You express it well: my head feels 19, my body? Well, quite a few years older. :-) Hope you had a wonderful birthday!

You’ve had a very full life, both in work experiences and faith. May you keep learning and sharing what you learn.

I feel like I often live in all 4 seasons at the same time too… Well said, Glynn.

Maureen said...

Lovely reflection.

Before I got to your answer to Bonnie's question, I thought to myself: For me, it's all of these, and sometimes seemingly daily.

Your life is rich (I won't put any of it in past tense) in so many ways. Your faith helps make it so.

Scarlet said...

Thanks for sharing your thoughts and life experiences. You have had a full meaningful life, and you will still have many more of these.

I can relate to your learning curve, and non-linear approach to faith. I only discovered blogging last year, and I am only discovering the many blogs and sites including poetry writing. Still so much to learn. And no, I am not 19 anymore but inside me, I feel young. It also helps that I am continuously studying for my field (insurance) every year. As to my faith, I am lucky to have imbibed it at a very young age. So, my faith is also for all seasons.

Anonymous said...

all ages
all seasons
all colours
one reason

S. Etole said...

The seasons can change so abruptly at times ... and yet He is our constant.

Jannie Funster said...

Doesn't sound linear at all. Sounds like lots of overlapping and adventuring along the way.

And you're just getting started, Glynn!!

H. Gillham said...

What a transparent post this is -- to let us view your journey this way.

Faith is a solid thing, but I don't manage to always stand firm on it as I should.

Great post.
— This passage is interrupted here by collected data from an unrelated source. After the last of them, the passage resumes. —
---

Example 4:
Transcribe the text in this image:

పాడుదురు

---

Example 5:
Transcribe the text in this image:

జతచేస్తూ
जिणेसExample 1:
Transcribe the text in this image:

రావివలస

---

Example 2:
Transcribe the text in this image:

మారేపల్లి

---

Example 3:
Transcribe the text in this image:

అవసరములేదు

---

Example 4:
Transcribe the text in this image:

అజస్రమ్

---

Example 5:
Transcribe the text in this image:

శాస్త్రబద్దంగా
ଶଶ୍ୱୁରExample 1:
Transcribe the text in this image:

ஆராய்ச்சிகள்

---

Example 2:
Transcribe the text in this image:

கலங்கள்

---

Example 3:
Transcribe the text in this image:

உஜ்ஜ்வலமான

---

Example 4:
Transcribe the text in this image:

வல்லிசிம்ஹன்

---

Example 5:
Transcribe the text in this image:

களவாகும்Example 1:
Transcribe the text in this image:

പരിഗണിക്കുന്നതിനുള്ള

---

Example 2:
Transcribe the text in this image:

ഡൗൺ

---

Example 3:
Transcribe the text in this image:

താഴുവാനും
Happy Birthday, btw.

Louise Gallagher said...

Happy happy day! You and Eric Bibb are two weeks apart! He just got married on his sixtieth two weeks ago.

One ofmthe many things I admire about you is the constancy of your faith. Through it all, you have always had a foundation iGod.
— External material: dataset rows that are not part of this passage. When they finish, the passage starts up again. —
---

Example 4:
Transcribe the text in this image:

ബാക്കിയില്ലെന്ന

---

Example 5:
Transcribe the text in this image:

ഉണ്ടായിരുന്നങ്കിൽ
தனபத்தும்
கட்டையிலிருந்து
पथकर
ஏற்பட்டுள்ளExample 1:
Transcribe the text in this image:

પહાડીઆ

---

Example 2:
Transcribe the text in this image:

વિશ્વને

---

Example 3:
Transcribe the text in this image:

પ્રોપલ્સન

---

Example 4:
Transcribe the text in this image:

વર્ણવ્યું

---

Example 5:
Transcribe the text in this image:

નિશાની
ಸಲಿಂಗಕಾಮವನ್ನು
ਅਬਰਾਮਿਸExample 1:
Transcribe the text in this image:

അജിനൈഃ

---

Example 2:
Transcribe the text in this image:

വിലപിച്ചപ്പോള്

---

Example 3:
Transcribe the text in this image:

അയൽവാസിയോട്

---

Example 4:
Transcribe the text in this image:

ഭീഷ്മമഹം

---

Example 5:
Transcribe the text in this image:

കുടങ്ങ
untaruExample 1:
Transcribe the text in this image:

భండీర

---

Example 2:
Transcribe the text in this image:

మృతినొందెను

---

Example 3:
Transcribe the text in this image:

You insure me my friend, thank you.

Patricia said...

All seasons, all the time, in varying degrees/circumstances... but I've only been able to see that now that I am older and hopefully, a bit wiser. Thank you for sharing.

Unknown said...

Love your perspective young man!

Unknown said...

I love your perspective...and yes, I still feel 19 in my head as well. :)

ed pilolla said...

the proverbial journey is anything but proverbial at all. we move in and out of these roles in this world, all while attempting to forge a genuine relationship with god. many of us are slow to know ourselves. i've lived years in winter, but i've also lived years in summer. and as you say the seasons also pass in a day. well put.
where were you a newspaper copy editor?